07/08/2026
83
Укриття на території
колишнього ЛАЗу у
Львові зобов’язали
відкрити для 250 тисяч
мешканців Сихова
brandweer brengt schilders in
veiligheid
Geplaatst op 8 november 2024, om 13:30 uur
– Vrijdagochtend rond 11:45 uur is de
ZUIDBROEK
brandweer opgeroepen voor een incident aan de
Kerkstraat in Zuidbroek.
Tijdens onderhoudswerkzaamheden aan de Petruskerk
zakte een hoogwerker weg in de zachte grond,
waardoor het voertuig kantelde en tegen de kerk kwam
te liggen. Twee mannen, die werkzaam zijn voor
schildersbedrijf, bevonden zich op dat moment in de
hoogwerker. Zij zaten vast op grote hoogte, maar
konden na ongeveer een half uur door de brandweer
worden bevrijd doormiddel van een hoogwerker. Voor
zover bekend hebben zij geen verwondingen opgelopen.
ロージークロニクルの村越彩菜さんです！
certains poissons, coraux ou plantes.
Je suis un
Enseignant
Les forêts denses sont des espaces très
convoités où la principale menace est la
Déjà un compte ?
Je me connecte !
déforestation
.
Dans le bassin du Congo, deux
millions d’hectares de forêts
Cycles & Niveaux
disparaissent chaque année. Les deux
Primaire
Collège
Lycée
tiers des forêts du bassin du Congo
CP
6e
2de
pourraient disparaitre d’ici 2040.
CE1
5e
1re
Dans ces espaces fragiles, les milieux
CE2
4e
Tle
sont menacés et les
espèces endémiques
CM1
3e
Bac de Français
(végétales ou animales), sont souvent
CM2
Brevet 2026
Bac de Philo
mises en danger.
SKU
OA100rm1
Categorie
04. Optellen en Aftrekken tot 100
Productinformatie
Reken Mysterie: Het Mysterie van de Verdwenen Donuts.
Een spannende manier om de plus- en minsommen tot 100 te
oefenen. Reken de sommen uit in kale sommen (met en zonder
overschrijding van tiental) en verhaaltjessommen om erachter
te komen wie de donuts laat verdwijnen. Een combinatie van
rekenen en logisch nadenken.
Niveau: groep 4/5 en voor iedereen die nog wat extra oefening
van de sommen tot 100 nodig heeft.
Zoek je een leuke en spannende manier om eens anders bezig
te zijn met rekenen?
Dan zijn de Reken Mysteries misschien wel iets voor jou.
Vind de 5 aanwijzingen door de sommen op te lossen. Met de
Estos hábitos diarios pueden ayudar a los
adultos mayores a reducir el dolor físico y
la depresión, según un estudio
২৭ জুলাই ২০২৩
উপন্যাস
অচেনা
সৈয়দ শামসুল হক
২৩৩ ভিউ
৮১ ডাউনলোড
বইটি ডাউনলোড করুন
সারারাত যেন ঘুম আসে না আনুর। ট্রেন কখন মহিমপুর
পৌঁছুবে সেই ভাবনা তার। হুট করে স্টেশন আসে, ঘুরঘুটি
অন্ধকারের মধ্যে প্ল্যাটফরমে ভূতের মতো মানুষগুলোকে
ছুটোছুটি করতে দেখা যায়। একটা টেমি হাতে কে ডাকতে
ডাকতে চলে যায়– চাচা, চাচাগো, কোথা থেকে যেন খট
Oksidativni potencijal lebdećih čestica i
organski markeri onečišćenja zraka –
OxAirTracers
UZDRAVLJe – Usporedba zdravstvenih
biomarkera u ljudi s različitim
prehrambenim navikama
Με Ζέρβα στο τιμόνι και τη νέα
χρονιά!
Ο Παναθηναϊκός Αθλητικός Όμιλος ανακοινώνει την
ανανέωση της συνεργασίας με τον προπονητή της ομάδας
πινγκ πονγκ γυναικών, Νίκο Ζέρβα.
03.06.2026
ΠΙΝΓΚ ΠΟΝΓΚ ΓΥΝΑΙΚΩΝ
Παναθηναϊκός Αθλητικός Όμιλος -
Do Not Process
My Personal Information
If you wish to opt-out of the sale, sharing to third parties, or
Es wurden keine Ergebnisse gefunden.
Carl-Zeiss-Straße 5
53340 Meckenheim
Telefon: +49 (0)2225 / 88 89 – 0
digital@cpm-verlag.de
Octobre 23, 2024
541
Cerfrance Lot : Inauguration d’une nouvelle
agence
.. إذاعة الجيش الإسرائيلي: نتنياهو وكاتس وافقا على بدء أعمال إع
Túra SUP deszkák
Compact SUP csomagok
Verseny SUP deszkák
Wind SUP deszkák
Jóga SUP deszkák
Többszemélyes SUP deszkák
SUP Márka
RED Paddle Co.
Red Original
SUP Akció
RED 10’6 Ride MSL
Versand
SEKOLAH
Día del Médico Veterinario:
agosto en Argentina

**Exercise directions**
Leave out every line above except those from the line with "te liggen. Twee" up to and including the line with "van de sommen tot 100 nodig heeft.", and copy those exactly.

**Solution to the exercise**
te liggen. Twee mannen, die werkzaam zijn voor
schildersbedrijf, bevonden zich op dat moment in de
hoogwerker. Zij zaten vast op grote hoogte, maar
konden na ongeveer een half uur door de brandweer
worden bevrijd doormiddel van een hoogwerker. Voor
zover bekend hebben zij geen verwondingen opgelopen.
ロージークロニクルの村越彩菜さんです！
certains poissons, coraux ou plantes.
Je suis un
Enseignant
Les forêts denses sont des espaces très
convoités où la principale menace est la
Déjà un compte ?
Je me connecte !
déforestation
.
Dans le bassin du Congo, deux
millions d’hectares de forêts
Cycles & Niveaux
disparaissent chaque année. Les deux
Primaire
Collège
Lycée
tiers des forêts du bassin du Congo
CP
6e
2de
pourraient disparaitre d’ici 2040.
CE1
5e
1re
Dans ces espaces fragiles, les milieux
CE2
4e
Tle
sont menacés et les
espèces endémiques
CM1
3e
Bac de Français
(végétales ou animales), sont souvent
CM2
Brevet 2026
Bac de Philo
mises en danger.
SKU
OA100rm1
Categorie
04. Optellen en Aftrekken tot 100
Productinformatie
Reken Mysterie: Het Mysterie van de Verdwenen Donuts.
Een spannende manier om de plus- en minsommen tot 100 te
oefenen. Reken de sommen uit in kale sommen (met en zonder
overschrijding van tiental) en verhaaltjessommen om erachter
te komen wie de donuts laat verdwijnen. Een combinatie van
rekenen en logisch nadenken.
Niveau: groep 4/5 en voor iedereen die nog wat extra oefening
van de sommen tot 100 nodig heeft.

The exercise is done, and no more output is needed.